Cette petite anecdote pour dire quoi : comment aujourd'hui en France et dans notre société de communication, une boîte qui fait des milliards de chiffre d'affaires peut-elle encore se refuser à parler à des journalistes qu'elle a elle-même acceptés de recevoir, voire invités (ça ne se passerait pas comme ça aux States, moi je vous le dis) ? Au final, leur plan com est-il planté ou implicitement réussi ? Après tout, personne n'a réellement pu raconter le ridicule de la situation et de l'attitude des dirigeants. Et dans quelle mesure, nous journalistes, devons-nous dénoncer ce genre de manipulation ? On nous invite, a priori, c'est pour que nous puissions travailler, et parce que le sujet, le lieu ont un intérêt, une actualité. Mais on ne nous parle pas (pour ne pas être confronté aux questions qui dérangent), et on ne nous montre que ce que l'on veut bien nous montrer. Doit-on protester et partir, avec notre micro sous le bras, en les traitant de....biiiiip ? Doit-on rester, pour tenter de faire notre métier, tenter de raconter quelque chose, de creuser derrière la façade (facile, évidemment, en 45 minutes d'une visite menée au pas de charge) ? Doit-on carrément boycotter ce genre de barnum médiatique ? Doit-on insister, comme certains l'ont heureusement fait (et même pour pas grand chose), juste histoire de dire que notre métier, c'est encore de poser les questions qu'on veut à qui l'on veut, et encore plus aux puissants ? Et est-ce que tout le monde est tenu de nous répondre ?

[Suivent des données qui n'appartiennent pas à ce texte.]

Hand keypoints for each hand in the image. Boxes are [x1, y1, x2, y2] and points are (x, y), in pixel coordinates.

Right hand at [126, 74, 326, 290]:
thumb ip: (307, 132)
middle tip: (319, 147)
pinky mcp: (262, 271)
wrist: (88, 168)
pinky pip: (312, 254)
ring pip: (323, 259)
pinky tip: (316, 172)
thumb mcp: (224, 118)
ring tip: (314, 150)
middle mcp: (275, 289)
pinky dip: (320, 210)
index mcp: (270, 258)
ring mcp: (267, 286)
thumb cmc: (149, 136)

Nous avons de gros problèmes et de grands questionnement, me direz-vous...(je sens que vous avez envie de me le dire !). Mais le débat est réel, dans ce genre de situations comme lors des innombrables visites ministérielles, communications politiques, portes ouvertes, invitations, et autres sollicitations de médias. Je sers la soupe, parfois, comme tout le monde. D'autres fois, je zappe. Mais je me pose toujours la question. Ouf ?

Très belles fêtes à tous <3 <3

Pau.

ps : bon ben du coup, la photo, ce sont les pieds des dirigeants and co. A défaut de pouvoir les écouter, on se contentera de leurs chaussures.